• _Source passage_:
○ ○ ○ ○ ○ ○ ○

An introduction to graph databases

Every type of database is a metaphor for the arrangement of information.

The earliest mainframe databases arranged their contents in a simple, tree-like hierarchy. This had a number of drawbacks, though: it was highly repetitive and laborious to update.

Over time, this hierarchical approach was entirely replaced by the relational model. This splits the data into tables, and links items in those tables together according to ‘relations’.

The relational data model has dominated database management systems for more than thirty years. It has proved a powerful platform for business applications and has spawned, in the form of SQL, a standard language for querying databases.

But as digitisation has progressed, spitting up ever more kinds of data, demand for alternatives to the relational model has grown.

Database systems such as MongoDB and MarkLogic store data simply as a collection of documents, making search more efficient and powerful. There are a number of non-relational databases for the Hadoop platform, such as Hive and HBase, that allow users to query distributed data in a SQL-like fashion.

Another kind of non-relational database, which proponents claim is poised for a major revival, is a “graph database”.

In mathematics, the term ‘graph’ means a network of objects, some of which are connected by links. In a graph database, each node of the network represents some item of data – a name, or an address, or a number etc. – and the links, or ‘edges’, denote a meaningful connection between two nodes.

What this means is that the links between data can be easily accessed and analysed.

The idea is not new. When IBM researcher E. F. Cobb first proposed the relational model back in 1970, he argued that it “appears to be superior in several respects to the graph or network model presently in vogue”.

But the web has spawned a number of new use cases for the technology.

"A graph model allows you to discover which products always sell together"
Jim Webber
Neo Technology

Twitter, for example, has developed its own graph database software, called FlockDB, to represent the links between its members.

○ ○ ○ ○ ○ ○ ○

• _Data shown_:
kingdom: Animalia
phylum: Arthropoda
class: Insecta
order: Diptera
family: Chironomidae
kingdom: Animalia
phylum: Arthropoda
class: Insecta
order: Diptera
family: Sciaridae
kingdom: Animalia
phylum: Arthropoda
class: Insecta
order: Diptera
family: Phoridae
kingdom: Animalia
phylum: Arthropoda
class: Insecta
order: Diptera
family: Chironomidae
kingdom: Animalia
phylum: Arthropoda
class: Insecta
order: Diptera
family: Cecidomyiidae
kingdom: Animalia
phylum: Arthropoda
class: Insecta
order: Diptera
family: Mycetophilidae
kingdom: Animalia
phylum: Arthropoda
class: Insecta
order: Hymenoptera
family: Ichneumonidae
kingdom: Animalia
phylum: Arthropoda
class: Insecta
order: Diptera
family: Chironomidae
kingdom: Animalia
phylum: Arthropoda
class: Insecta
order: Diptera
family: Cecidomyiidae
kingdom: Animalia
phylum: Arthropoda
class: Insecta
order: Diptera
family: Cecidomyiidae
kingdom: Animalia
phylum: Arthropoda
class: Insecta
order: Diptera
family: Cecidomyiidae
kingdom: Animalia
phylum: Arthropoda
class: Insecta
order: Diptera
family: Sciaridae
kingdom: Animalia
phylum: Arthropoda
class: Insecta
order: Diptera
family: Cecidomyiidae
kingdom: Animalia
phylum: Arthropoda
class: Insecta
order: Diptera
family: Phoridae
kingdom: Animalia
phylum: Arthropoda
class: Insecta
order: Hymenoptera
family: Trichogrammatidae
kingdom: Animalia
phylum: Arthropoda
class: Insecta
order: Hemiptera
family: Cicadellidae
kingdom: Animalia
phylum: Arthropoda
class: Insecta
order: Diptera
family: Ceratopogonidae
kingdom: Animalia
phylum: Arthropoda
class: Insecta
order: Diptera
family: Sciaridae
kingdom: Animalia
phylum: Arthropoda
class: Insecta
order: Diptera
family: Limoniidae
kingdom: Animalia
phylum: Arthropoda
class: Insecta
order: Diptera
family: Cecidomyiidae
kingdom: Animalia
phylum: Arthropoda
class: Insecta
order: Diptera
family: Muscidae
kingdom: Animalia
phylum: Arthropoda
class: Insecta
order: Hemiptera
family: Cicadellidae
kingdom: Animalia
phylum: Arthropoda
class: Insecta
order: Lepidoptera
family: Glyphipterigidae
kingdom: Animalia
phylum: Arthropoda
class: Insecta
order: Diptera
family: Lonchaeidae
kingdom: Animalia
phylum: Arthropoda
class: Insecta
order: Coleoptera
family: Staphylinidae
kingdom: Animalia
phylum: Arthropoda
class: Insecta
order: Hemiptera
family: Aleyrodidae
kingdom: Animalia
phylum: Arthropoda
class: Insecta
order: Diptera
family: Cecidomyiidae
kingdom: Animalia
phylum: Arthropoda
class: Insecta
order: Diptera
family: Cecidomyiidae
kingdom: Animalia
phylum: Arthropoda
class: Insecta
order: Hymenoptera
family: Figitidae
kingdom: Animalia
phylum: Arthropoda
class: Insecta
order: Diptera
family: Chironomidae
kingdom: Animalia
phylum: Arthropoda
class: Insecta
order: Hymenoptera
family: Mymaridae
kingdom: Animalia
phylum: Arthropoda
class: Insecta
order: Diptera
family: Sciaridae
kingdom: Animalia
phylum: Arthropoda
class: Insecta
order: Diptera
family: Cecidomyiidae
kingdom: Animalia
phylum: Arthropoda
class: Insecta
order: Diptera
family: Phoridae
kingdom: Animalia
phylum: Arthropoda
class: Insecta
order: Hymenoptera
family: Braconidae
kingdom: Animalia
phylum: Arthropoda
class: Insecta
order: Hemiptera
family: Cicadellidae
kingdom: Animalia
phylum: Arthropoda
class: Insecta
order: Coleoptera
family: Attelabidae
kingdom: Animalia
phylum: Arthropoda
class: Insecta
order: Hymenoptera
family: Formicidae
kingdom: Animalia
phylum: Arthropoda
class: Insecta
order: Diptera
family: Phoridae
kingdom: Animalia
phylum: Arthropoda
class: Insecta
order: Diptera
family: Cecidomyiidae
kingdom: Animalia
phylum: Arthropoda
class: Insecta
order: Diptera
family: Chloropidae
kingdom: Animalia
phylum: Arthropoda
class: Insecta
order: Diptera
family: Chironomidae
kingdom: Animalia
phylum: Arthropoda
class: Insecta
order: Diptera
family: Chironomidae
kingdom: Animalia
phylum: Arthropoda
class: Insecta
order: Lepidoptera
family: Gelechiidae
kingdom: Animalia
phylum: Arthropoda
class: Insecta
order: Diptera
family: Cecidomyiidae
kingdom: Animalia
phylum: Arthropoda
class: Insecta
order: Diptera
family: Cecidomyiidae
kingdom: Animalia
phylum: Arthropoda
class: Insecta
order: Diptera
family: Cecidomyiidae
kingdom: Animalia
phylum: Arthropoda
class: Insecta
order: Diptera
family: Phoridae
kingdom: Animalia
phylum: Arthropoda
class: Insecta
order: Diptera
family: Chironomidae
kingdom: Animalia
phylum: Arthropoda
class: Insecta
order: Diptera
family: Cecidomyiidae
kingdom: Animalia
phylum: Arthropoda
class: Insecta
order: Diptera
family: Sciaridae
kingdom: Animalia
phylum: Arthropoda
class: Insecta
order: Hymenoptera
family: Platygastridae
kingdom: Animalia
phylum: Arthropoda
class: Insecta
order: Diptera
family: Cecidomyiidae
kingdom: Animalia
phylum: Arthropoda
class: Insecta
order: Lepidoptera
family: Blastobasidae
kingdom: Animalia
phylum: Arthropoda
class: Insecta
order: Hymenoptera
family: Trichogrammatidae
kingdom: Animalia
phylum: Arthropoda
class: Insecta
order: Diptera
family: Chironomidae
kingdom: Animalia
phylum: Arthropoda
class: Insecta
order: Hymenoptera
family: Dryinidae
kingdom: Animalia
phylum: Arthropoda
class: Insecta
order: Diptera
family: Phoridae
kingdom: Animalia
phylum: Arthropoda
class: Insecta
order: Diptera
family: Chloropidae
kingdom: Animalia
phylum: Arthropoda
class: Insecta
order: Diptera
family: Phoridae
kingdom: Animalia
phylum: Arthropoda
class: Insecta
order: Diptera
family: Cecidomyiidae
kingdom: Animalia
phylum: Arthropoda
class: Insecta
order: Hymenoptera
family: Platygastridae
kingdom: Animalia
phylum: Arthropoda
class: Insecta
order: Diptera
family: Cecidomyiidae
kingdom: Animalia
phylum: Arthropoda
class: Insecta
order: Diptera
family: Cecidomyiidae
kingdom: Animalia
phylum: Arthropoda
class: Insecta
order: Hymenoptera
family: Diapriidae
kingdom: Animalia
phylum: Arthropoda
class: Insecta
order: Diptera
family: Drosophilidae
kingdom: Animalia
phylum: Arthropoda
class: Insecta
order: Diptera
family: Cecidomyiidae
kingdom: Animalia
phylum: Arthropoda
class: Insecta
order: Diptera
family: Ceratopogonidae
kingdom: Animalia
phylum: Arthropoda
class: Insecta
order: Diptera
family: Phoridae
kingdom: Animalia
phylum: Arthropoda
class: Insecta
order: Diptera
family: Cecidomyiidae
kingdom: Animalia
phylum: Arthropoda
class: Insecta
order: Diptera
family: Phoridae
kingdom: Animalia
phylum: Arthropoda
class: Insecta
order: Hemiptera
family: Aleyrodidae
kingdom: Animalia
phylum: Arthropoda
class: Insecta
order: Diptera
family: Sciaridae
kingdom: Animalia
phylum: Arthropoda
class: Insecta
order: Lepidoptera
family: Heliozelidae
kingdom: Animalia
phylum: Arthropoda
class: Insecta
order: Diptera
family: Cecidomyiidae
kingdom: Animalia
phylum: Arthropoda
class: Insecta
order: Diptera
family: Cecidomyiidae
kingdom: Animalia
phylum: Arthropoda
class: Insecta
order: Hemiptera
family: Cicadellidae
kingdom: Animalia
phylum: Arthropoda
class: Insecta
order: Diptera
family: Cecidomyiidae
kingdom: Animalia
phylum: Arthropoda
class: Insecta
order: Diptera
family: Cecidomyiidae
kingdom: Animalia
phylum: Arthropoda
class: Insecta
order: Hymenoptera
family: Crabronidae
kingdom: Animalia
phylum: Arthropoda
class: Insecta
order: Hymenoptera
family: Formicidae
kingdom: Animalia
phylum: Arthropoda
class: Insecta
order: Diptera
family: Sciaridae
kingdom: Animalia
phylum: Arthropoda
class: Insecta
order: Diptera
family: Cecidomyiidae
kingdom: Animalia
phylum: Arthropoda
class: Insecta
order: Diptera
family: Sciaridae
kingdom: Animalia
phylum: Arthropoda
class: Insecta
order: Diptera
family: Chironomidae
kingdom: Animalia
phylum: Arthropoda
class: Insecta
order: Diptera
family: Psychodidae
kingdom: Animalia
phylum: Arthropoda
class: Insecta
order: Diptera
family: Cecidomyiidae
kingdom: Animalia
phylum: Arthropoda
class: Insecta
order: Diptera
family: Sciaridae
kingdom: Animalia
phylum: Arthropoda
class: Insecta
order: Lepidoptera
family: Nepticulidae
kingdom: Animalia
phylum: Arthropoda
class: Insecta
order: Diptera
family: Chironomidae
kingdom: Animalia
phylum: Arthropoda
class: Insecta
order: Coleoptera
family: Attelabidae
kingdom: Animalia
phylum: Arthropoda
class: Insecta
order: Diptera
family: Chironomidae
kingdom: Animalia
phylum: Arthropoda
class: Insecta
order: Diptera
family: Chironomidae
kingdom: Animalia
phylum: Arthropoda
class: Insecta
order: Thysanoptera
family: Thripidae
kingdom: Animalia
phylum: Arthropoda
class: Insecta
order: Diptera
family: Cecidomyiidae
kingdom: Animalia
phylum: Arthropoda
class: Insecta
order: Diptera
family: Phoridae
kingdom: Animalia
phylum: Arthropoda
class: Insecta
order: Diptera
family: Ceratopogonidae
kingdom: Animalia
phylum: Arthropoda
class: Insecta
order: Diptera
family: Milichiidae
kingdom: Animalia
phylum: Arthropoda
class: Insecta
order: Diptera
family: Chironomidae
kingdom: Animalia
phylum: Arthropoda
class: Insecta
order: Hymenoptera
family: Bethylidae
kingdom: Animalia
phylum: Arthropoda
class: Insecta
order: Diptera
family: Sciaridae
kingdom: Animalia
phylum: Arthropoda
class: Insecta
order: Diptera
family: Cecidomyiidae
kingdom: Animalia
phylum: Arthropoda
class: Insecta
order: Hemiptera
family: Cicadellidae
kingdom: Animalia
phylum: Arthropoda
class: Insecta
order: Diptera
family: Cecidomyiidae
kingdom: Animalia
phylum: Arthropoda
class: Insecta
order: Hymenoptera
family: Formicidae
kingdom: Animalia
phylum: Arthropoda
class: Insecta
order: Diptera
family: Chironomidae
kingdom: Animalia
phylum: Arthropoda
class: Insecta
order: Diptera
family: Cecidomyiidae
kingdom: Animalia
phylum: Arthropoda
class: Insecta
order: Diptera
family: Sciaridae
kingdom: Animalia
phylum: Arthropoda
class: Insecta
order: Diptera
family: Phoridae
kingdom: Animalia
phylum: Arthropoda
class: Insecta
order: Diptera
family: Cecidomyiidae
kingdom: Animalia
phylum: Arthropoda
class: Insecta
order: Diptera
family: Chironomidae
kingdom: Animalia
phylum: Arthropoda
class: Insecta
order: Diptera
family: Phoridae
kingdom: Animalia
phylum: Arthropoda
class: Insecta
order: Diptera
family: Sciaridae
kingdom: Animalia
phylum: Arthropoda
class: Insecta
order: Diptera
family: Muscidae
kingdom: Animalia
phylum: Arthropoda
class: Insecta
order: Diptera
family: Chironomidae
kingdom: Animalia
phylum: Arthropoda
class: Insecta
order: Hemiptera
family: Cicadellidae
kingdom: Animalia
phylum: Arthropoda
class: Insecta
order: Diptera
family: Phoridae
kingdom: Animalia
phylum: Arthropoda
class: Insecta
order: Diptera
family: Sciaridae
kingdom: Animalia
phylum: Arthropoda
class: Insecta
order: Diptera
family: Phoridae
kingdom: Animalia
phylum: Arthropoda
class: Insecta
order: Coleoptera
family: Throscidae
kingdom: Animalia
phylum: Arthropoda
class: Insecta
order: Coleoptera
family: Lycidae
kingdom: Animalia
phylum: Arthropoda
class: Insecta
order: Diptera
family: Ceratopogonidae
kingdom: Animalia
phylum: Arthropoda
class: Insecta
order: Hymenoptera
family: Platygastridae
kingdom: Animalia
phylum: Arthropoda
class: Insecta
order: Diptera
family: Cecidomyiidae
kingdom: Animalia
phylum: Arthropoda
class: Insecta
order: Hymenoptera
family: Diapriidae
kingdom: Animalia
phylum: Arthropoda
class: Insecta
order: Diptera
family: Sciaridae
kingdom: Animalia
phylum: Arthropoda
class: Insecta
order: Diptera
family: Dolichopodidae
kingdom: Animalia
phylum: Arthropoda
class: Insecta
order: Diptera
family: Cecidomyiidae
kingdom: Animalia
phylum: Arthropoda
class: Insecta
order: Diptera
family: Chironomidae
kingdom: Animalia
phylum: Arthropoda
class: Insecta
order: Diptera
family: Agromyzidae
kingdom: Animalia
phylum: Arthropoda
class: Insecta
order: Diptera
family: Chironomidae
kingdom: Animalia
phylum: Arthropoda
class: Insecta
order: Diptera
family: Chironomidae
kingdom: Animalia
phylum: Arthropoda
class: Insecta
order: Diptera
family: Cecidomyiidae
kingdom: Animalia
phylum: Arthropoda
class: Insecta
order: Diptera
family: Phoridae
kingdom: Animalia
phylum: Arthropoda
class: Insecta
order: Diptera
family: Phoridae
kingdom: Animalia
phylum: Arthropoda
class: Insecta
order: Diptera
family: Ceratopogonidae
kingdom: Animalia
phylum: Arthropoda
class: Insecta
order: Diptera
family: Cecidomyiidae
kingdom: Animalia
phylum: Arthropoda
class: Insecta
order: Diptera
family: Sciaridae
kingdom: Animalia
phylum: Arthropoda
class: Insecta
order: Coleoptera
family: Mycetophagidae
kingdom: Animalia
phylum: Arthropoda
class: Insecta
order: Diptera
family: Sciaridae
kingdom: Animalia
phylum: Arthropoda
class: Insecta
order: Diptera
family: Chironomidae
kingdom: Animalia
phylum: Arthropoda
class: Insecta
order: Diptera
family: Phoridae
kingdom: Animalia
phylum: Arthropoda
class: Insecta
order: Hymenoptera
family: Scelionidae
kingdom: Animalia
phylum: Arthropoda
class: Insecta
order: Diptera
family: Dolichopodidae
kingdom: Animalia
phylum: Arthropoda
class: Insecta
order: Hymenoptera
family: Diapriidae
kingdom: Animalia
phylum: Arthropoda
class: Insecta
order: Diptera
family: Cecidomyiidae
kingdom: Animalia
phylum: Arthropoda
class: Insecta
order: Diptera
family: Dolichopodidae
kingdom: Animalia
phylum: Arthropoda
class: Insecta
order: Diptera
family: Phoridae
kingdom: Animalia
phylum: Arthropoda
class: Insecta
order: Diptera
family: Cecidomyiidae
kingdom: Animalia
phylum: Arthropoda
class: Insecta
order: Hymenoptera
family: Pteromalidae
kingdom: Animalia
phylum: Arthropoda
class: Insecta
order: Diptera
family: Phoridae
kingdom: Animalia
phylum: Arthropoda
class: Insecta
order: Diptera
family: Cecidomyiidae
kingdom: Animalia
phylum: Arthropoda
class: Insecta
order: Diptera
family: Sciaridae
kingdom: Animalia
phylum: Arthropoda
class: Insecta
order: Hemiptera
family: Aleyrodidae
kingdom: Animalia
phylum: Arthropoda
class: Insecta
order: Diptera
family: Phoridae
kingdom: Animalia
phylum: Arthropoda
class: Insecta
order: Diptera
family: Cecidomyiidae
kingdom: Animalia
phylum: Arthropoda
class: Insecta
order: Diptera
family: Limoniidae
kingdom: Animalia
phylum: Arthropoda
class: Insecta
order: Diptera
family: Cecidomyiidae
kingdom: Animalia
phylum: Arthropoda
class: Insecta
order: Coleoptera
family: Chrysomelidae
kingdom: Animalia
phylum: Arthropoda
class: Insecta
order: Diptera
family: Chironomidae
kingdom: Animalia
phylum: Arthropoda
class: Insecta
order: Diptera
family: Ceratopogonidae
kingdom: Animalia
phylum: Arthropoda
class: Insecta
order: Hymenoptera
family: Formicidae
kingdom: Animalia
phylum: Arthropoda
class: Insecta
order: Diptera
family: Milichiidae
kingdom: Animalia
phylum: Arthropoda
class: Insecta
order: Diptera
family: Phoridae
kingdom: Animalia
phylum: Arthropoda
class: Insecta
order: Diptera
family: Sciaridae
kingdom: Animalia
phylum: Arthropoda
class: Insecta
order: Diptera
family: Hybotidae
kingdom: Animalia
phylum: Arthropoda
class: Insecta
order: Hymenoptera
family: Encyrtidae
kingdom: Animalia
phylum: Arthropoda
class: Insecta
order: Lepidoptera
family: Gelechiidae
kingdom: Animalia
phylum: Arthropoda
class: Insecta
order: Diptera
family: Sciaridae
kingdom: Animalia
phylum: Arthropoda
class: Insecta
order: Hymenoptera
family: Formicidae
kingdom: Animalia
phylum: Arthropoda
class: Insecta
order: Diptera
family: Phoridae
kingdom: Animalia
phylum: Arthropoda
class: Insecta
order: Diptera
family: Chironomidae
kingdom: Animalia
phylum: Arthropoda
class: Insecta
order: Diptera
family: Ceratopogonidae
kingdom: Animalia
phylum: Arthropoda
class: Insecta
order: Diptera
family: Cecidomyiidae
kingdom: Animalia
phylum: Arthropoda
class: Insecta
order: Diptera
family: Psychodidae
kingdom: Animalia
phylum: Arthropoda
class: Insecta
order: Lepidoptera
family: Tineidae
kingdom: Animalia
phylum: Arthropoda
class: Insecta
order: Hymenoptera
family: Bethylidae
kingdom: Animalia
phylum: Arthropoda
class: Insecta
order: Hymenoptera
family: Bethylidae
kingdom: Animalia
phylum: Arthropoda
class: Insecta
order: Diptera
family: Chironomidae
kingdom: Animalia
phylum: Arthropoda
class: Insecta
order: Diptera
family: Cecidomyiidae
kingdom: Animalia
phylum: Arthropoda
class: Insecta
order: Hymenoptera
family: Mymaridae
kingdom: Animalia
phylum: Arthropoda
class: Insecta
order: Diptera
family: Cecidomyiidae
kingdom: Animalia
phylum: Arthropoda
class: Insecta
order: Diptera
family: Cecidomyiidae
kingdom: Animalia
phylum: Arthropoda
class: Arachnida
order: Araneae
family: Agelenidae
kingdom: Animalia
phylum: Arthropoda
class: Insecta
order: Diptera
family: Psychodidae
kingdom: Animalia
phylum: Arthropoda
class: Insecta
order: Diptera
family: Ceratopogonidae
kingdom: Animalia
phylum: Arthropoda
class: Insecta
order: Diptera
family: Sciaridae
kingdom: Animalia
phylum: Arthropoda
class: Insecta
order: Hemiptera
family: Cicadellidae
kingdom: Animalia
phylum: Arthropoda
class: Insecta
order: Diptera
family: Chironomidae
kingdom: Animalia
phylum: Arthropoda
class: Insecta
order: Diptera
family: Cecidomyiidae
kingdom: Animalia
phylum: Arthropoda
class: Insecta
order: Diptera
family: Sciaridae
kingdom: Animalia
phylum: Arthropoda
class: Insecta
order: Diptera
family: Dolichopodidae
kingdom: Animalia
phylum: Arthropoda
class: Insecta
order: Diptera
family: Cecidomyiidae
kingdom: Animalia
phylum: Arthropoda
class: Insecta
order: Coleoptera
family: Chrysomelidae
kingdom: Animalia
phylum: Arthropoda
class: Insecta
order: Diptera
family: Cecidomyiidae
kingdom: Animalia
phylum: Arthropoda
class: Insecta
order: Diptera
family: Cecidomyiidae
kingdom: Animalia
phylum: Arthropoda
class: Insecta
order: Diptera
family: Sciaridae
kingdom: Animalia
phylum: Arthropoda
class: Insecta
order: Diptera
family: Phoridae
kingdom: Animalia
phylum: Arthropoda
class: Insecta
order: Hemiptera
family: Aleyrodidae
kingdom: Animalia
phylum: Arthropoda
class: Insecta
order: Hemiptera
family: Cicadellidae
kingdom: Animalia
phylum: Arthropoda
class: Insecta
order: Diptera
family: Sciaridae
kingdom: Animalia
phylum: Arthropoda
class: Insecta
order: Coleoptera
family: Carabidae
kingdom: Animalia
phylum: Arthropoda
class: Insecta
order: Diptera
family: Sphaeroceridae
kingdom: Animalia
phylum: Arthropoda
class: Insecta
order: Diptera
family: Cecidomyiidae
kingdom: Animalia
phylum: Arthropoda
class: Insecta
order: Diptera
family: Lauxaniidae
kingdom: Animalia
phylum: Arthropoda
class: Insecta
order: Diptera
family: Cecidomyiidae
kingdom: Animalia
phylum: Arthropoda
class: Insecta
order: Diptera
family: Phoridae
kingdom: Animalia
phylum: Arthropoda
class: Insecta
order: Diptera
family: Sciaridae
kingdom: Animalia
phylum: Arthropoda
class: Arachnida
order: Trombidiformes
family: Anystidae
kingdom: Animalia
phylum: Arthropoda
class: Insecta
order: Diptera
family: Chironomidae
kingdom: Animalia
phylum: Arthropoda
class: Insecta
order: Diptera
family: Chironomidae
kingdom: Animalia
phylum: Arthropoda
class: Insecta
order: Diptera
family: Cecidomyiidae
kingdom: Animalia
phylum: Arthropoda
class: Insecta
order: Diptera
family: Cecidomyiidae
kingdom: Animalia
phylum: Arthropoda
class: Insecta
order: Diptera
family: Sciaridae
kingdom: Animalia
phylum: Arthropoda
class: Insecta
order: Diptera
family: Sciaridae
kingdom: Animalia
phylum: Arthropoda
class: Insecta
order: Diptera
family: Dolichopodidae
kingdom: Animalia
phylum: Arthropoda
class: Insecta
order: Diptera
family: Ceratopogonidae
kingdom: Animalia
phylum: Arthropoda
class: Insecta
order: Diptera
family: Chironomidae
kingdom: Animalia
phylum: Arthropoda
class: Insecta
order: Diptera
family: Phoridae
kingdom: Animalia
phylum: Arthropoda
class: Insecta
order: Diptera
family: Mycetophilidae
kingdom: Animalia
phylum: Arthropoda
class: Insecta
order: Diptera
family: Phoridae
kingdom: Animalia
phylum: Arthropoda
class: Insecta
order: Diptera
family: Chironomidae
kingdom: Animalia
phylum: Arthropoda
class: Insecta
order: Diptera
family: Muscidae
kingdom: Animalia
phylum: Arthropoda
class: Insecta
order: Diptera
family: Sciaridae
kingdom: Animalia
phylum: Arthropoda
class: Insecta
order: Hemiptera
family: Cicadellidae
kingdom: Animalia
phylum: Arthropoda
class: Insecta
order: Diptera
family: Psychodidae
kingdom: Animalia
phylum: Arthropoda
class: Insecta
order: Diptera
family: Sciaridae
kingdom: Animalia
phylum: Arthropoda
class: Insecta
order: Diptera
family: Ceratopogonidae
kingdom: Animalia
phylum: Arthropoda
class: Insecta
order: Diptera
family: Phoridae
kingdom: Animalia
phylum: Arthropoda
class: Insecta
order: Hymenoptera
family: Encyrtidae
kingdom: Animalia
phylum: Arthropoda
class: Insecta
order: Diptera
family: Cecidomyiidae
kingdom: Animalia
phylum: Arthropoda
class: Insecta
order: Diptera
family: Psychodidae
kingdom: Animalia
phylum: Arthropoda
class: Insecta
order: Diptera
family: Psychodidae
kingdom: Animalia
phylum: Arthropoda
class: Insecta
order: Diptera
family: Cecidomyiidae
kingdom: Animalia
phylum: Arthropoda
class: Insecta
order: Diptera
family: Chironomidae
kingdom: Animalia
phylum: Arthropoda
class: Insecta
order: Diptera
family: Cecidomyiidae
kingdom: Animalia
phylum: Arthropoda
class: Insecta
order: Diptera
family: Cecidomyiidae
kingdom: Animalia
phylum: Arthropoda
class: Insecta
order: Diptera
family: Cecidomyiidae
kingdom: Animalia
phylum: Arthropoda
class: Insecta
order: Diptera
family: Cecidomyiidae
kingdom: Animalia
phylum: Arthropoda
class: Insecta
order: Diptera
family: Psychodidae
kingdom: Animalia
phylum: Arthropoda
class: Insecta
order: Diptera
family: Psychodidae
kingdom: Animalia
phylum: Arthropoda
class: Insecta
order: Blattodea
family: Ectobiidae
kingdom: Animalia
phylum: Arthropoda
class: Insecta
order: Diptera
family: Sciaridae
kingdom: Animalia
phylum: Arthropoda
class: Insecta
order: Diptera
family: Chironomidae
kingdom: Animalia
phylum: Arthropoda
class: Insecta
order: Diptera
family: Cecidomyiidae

○ ○ ○ ○ ○ ○ ○

• _What is being asked_:
Please answer these questions from the graph databases introduction:
1. How did the earliest mainframe databases arrange their data?
2. What are the links between nodes in a graph database called?
3. What is the name of the graph database software Twitter developed?
Use only the text to answer; the records play no part.

• _Full answer_:
1. In a simple, tree-like hierarchy.
2. Edges.
3. FlockDB.